= Camp Leroy Johnson =

Camp Leroy Johnson in New Orleans, Louisiana, was located on the south shore of Lake Pontchartrain in the area bounded west by Franklin Avenue, and east by Inner Harbor Navigation Canal. The camp was opened in 1942 as the New Orleans Army Air Base. The site was across the Inner Harbor Navigation Canal from the New Orleans Municipal Airport. In 1947 a formal ceremony was held at the New Orleans Port of Embarkation Personnel Center to rename the base after World War II Medal of Honor recipient Leroy Johnson. After 22 years of service the camp was closed on July 1, 1964, "for economic reasons".

Johnson was a native of Caney Creek near Oakdale, Louisiana, and served as a Sergeant, U.S. Army. He died on December 15, 1944, near Limon, Leyte, Philippine Islands, shortly after he threw himself on two unexploded Japanese grenades during an assault thus saving two comrades.

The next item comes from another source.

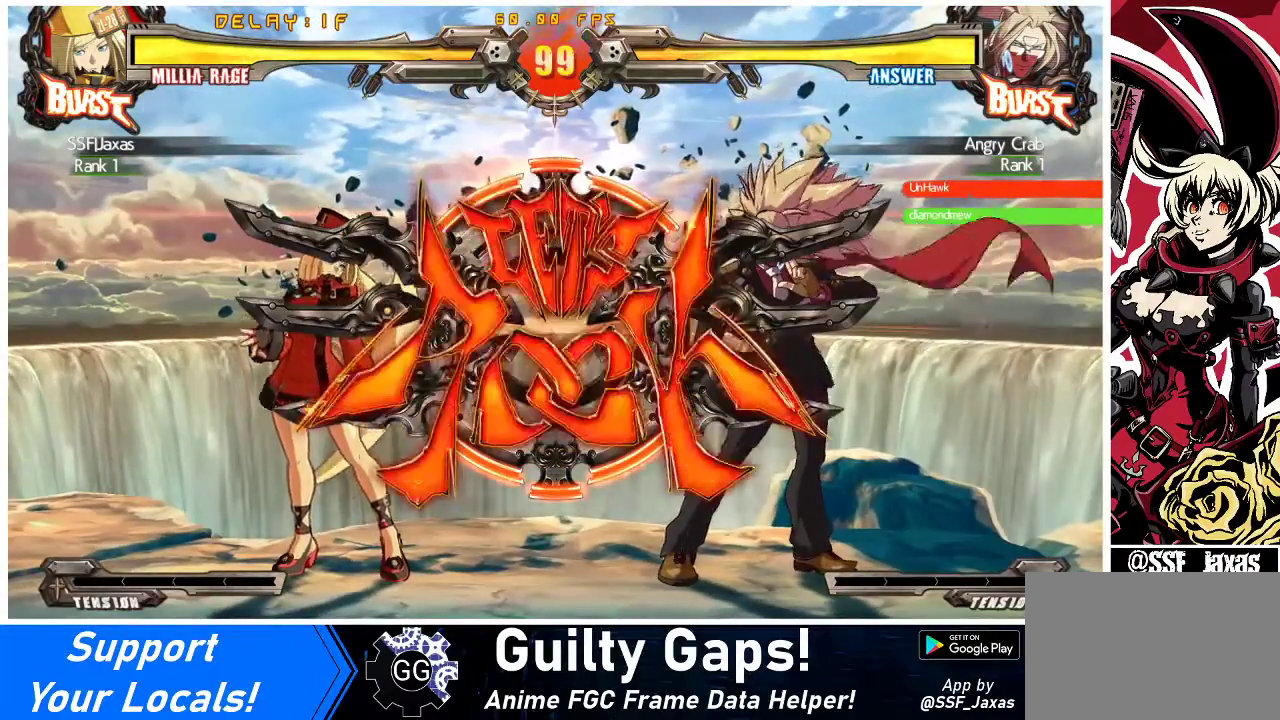
{"buttons": ["DPAD_RIGHT"], "events": [[400, "DPAD_UP", "up"], [433, "DPAD_LEFT", "up"], [500, "DPAD_RIGHT", "down"]]}
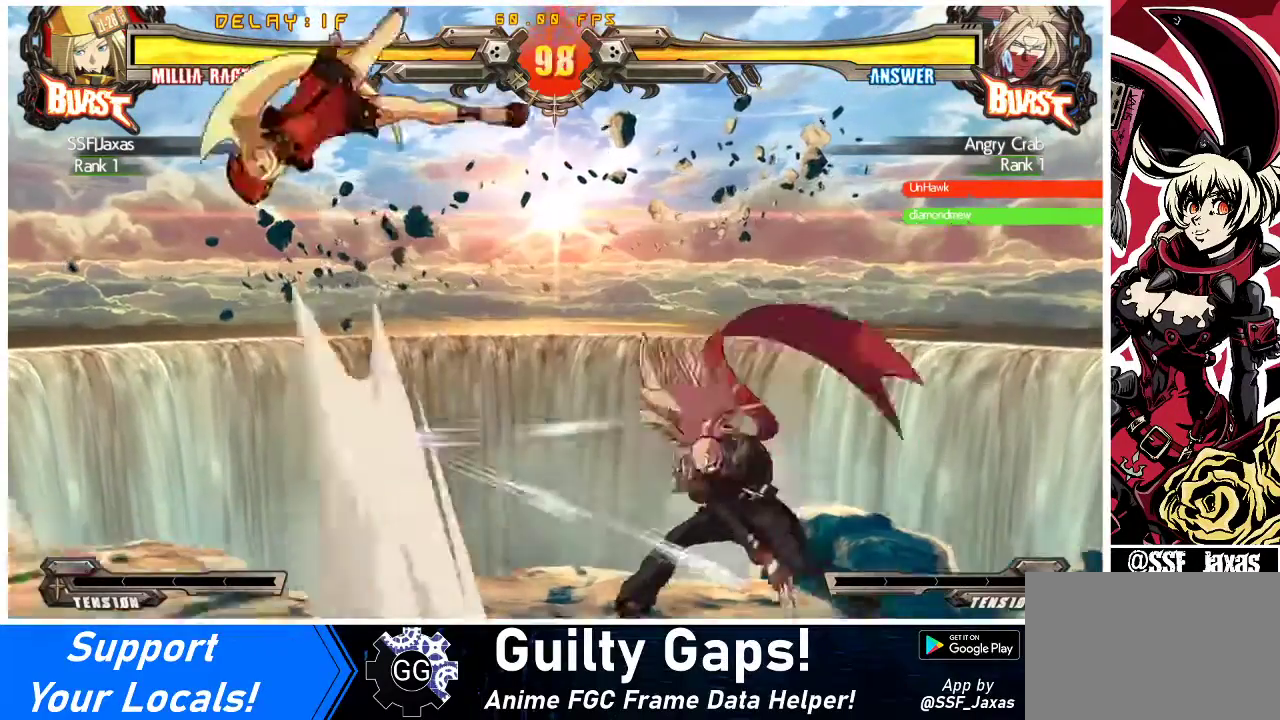
{"buttons": ["R1"], "events": [[67, "DPAD_RIGHT", "up"], [100, "DPAD_RIGHT", "down"], [233, "DPAD_RIGHT", "up"], [433, "R1", "down"]]}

Portions of the original property retain military function with the James H. Diamond United States Army Reserve Center located on Leroy Johnson, Drive. The original site also houses the Federal Bureau of Investigation New Orleans Field Office, a portion of the Southern University of New Orleans campus, and the University of New Orleans East Campus including the Lakefront Arena. In 1987 portions of the former camp hosted 130,000 people as part of a pastoral visit by Pope John Paul II. Camp Leroy Johnson is sometimes confused with the original New Orleans Naval Air Station which was located further to the west at the site of the current main campus of the University of New Orleans.